Influenza, on the other hand, has been compared to a brush fire in its communicability, which is so fast and effective that it can be observed at the macro level, coming in waves, with, again like a brush fire, scorching one area and mysteriously leaving an adjacent area untouched.
But unusually, as influenza is about tops of every other kind of scale for disease, norovirus beats it for communicability. It does this in several ways.
First is it spreads by contamination, but not coughing and sneezing, which have limitations. It transmits by aerosols and contamination from its victims vomit and feces. And those unlucky souls caught on cruise plague ships will tell you that its victims are spraying vomit and feces everywhere. Even flush toilets are of no help, because when they flush, it sends a cloud of contaminated water mist to every surface of the restroom and adjacent rooms.
Universal rule #2: Stool gets everywhere.
Seven people in the whole world have died from a virus. Scares me for sure.
Yep. The whole point of the “Bring Out Your Dead” ping list (formerly the “Ebola” ping list) is very early warning, as such it has a high false positive rate.
So far the false positive rate is 100%.
At some point we may well have a high mortality pandemic, and likely as not the “Bring Out Your Dead” threads will miss the beginning entirely.
*sigh* Such is life...
OK, have they blamed the Jews yet?
Not that I know of.
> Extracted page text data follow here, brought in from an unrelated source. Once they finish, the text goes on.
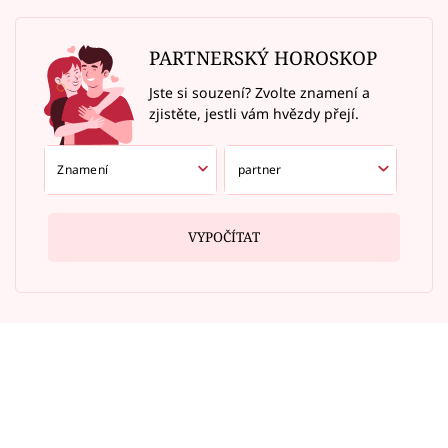
PARTNERSKÝ HOROSKOP
Jste si souzení? Zvolte znamení a
zjistěte, jestli vám hvězdy přejí.
VYPOČÍTAT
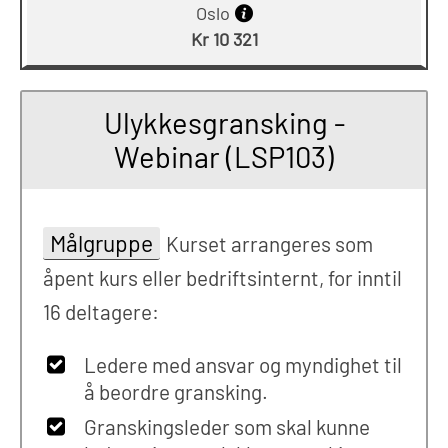
Oslo
Kr 10 321
Ulykkesgransking -
Webinar (LSP103)
Målgruppe
Kurset arrangeres som
åpent kurs eller bedriftsinternt, for inntil
16 deltagere:
Ledere med ansvar og myndighet til
å beordre gransking.
Granskingsleder som skal kunne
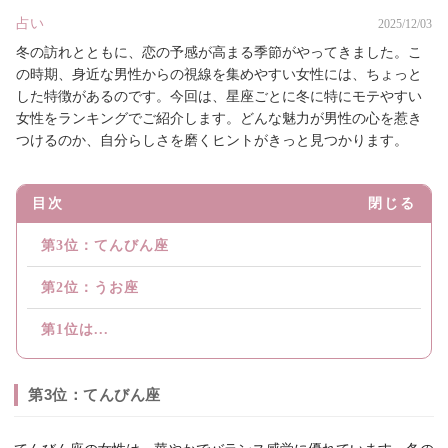
占い
2025/12/03
冬の訪れとともに、恋の予感が高まる季節がやってきました。こ
の時期、身近な男性からの視線を集めやすい女性には、ちょっと
した特徴があるのです。今回は、星座ごとに冬に特にモテやすい
女性をランキングでご紹介します。どんな魅力が男性の心を惹き
つけるのか、自分らしさを磨くヒントがきっと見つかります。
目次
閉じる
第3位：てんびん座
第2位：うお座
第1位は...
第3位：てんびん座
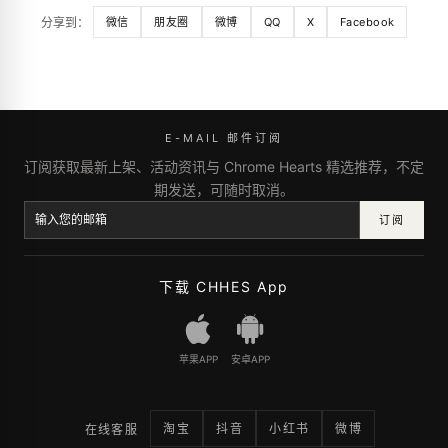
分享到：
微信
朋友圈
微博
QQ
X
Facebook
E-MAIL 邮件订阅
订阅获取最新上架、活动资讯与 Chrome Hearts 精选推荐，不定
期发送，可随时取消。
订阅
下载 CHHES App
苹果APP
安卓APP
淘宝
抖音
小红书
微博
在线客服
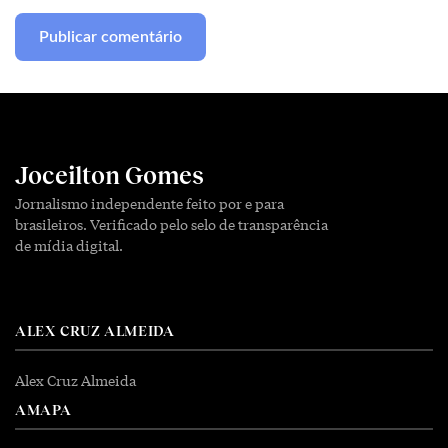
Joceilton Gomes
Jornalismo independente feito por e para
brasileiros. Verificado pelo selo de transparência
de mídia digital.
ALEX CRUZ ALMEIDA
Alex Cruz Almeida
AMAPA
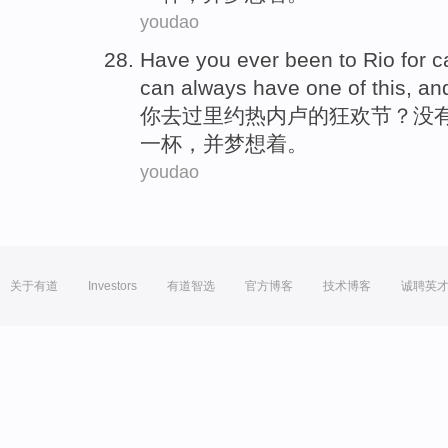
youdao
Have
you
ever
been
to
Rio
for c
can
always
have
one of
this
,
an
你
去过
里约热内卢
的
狂欢节
？
没
一杯
，
并
梦想
着。
youdao
关于有道
Investors
有道智选
官方博客
技术博客
诚聘英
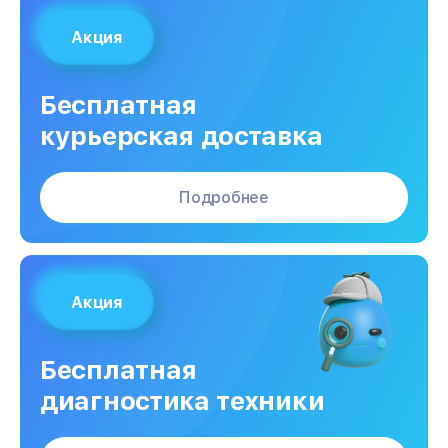
Акция
Бесплатная
курьерская доставка
Подробнее
Акция
Бесплатная
диагностика техники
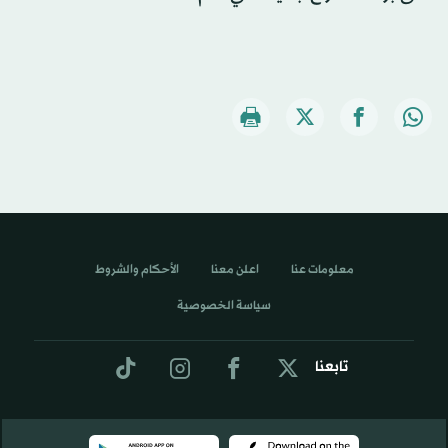
معلومات عنا
اعلن معنا
الأحكام والشروط
سياسة الخصوصية
تابعنا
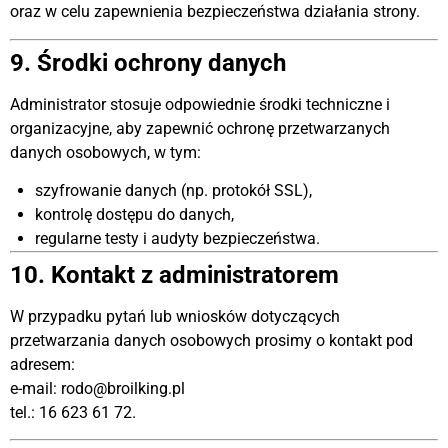
oraz w celu zapewnienia bezpieczeństwa działania strony.
9. Środki ochrony danych
Administrator stosuje odpowiednie środki techniczne i
organizacyjne, aby zapewnić ochronę przetwarzanych
danych osobowych, w tym:
szyfrowanie danych (np. protokół SSL),
kontrolę dostępu do danych,
regularne testy i audyty bezpieczeństwa.
10. Kontakt z administratorem
W przypadku pytań lub wniosków dotyczących
przetwarzania danych osobowych prosimy o kontakt pod
adresem:
e-mail:
rodo@broilking.pl
tel.: 16 623 61 72.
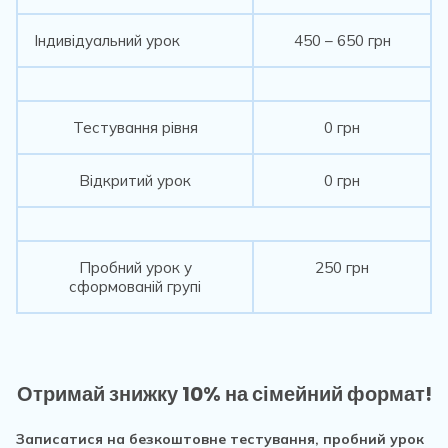
Індивідуальний урок
450 – 650 грн
Тестування рівня
0 грн
Відкритий урок
0 грн
Пробний урок у
250 грн
сформованій групі
Отримай знижку 10% на сімейний формат!
Записатися на безкоштовне тестування, пробний урок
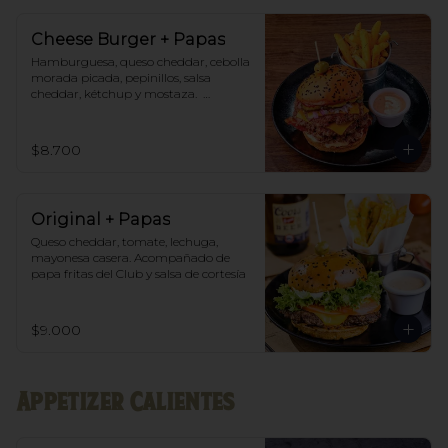
Cheese Burger + Papas
Hamburguesa, queso cheddar, cebolla 
morada picada, pepinillos, salsa 
cheddar, kétchup y mostaza.  
Acompañado de papas fritas del Club 
y salsa de cortesía.
$8.700
Original + Papas
Queso cheddar, tomate, lechuga, 
mayonesa casera. Acompañado de 
papa fritas del Club y salsa de cortesía
$9.000
Appetizer Calientes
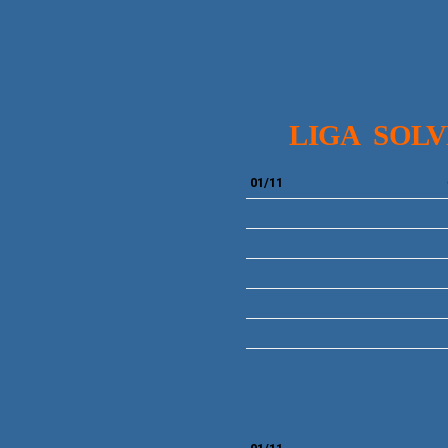
LIGA SOLV
01/11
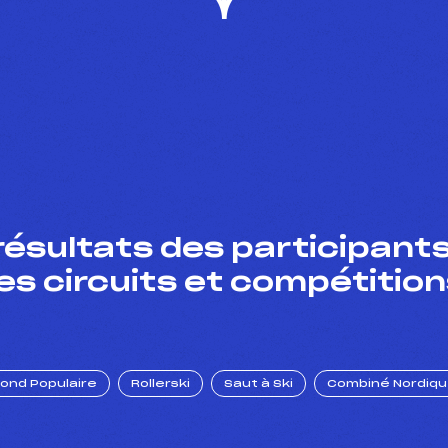
résultats des participants
es circuits et compétition
Fond Populaire
Rollerski
Saut à Ski
Combiné Nordiq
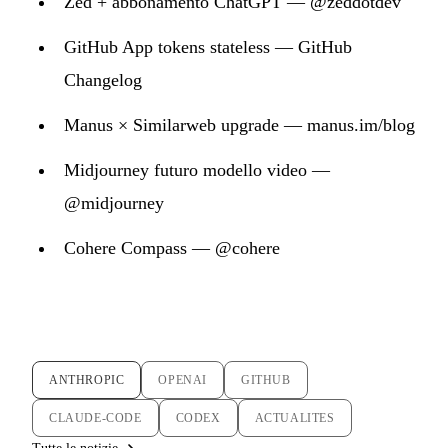
Zed + abbonamento ChatGPT — @zeddotdev
GitHub App tokens stateless — GitHub
Changelog
Manus × Similarweb upgrade — manus.im/blog
Midjourney futuro modello video —
@midjourney
Cohere Compass — @cohere
ANTHROPIC
OPENAI
GITHUB
CLAUDE-CODE
CODEX
ACTUALITES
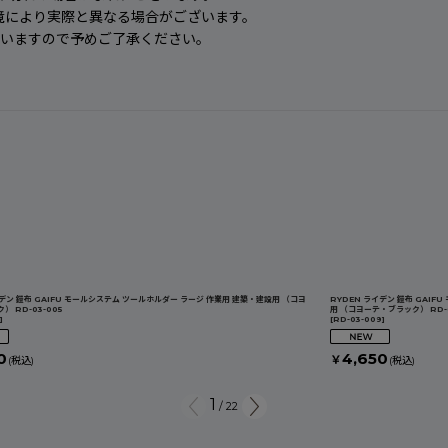
境により実際と異なる場合がございます。
ざいますので予めご了承ください。
イデン 鎧布 GAIFU モールシステム ツールホルダー ラージ 作業用 建築・建設用 （コヨ
RYDEN ライデン 鎧布 GAI
 RD-03-005
用 （コヨーテ・ブラック） RD-0
5
]
[
RD-03-009
]
0
4,650
￥
(税込)
(税込)
1
/
22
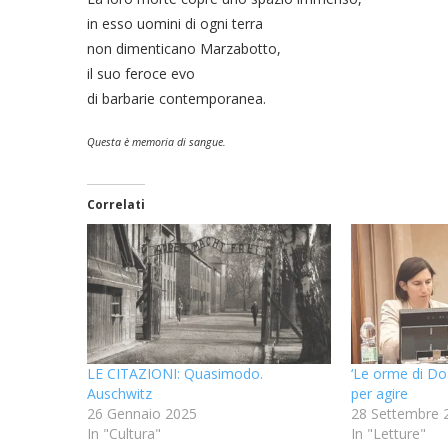
in esso uomini di ogni terra
non dimenticano Marzabotto,
il suo feroce evo
di barbarie contemporanea.
Questa è memoria di sangue.
Correlati
LE CITAZIONI: Quasimodo.
‘Le orme di Do
Auschwitz
per agire
26 Gennaio 2025
28 Settembre 
In "Cultura"
In "Letture"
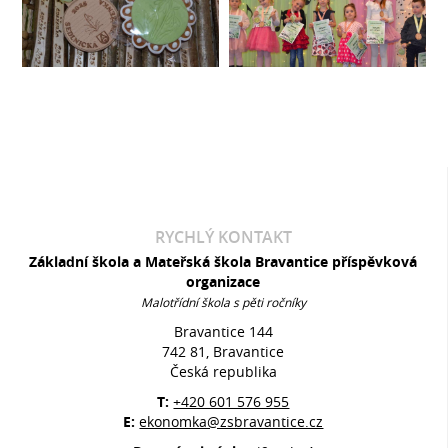
RYCHLÝ KONTAKT
Základní škola a Mateřská škola Bravantice příspěvková
organizace
Malotřídní škola s pěti ročníky
Bravantice 144
742 81, Bravantice
Česká republika
T:
+420 601 576 955
E:
ekonomka@zsbravantice.cz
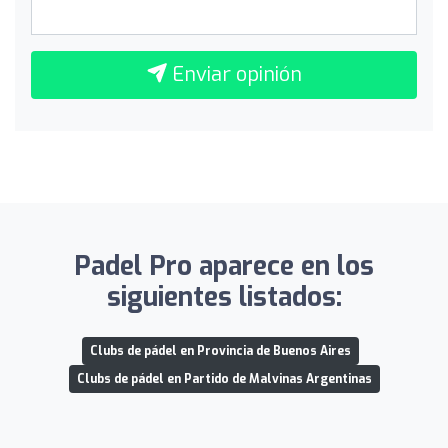
Enviar opinión
Padel Pro aparece en los
siguientes listados:
Clubs de pádel en Provincia de Buenos Aires
Clubs de pádel en Partido de Malvinas Argentinas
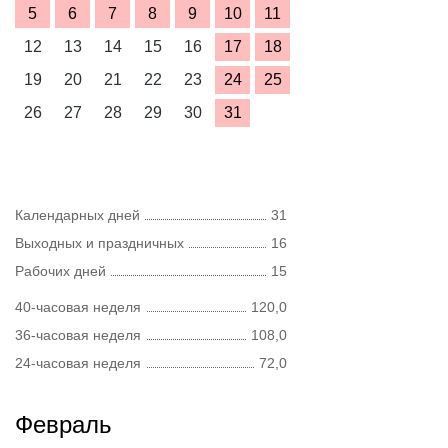
5
6
7
8
9
10
11
12
13
14
15
16
17
18
19
20
21
22
23
24
25
26
27
28
29
30
31
Календарных дней
31
Выходных и праздничных
16
Рабочих дней
15
40-часовая неделя
120,0
36-часовая неделя
108,0
24-часовая неделя
72,0
Февраль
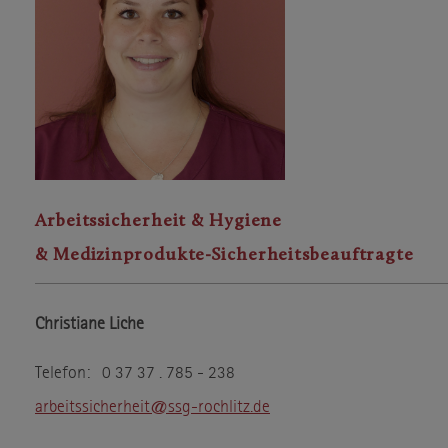
Arbeitssicherheit & Hygiene
& Medizinprodukte-Sicherheitsbeauftragte
Christiane Liche
Telefon: 0 37 37 . 785 - 238
arbeitssicherheit@ssg-rochlitz.de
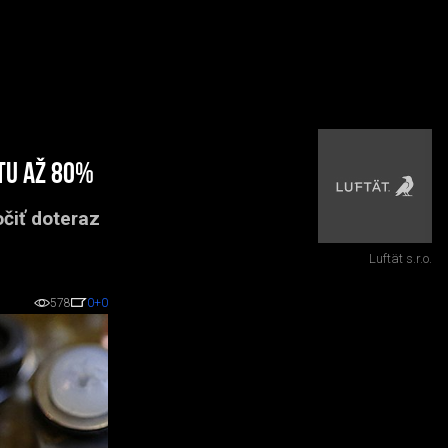
tu až 80%
čiť doteraz
Luftät s.r.o.
578
0
+0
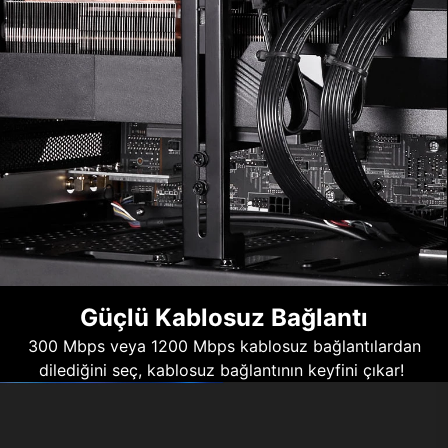
Güçlü Kablosuz Bağlantı
300 Mbps veya 1200 Mbps kablosuz bağlantılardan
dilediğini seç, kablosuz bağlantının keyfini çıkar!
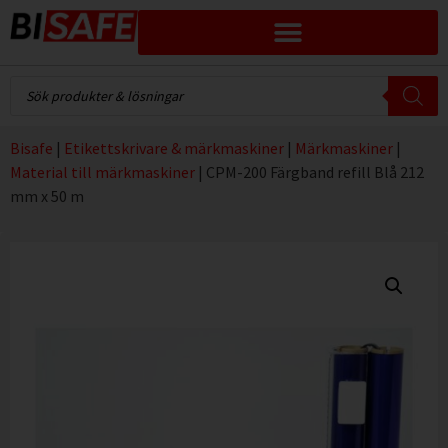
Bisafe
|
Etikettskrivare & märkmaskiner
|
Märkmaskiner
|
Material till märkmaskiner
|
CPM-200 Färgband refill Blå 212
mm x 50 m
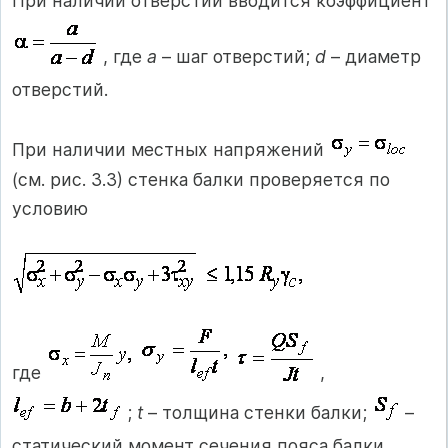
При наличии отверстий вводится коэффициент
, где
а
– шаг отверстий;
d
– диаметр
отверстий.
При наличии местных напряжений
(см. рис. 3.3) стенка балки проверяется по
условию
где
,
;
t
– толщина стенки балки;
–
статический момент сечения пояса балки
I don’t think they’ve called it Apes And Pigs Flu yet, either...
Well it’s Friday, so I’m sure there’ll be some Imam preaching it in a sermon today.
I can almost guarantee that nobody will spot patient zero.
But since the most likely X-high mortality pandemic right now is H5N1, it will generally follow influenza’s unique propagation pattern, starting with two week intervals between exponentially increasing data points. That is, by the time there is city zero, the invisible spread is nationwide and starting to move internationally.
The pings are greatly appreciated, no mistake. Who knows what value a piece of information is going to be later.
I figger I can be informed without being scared to death (at least I hope).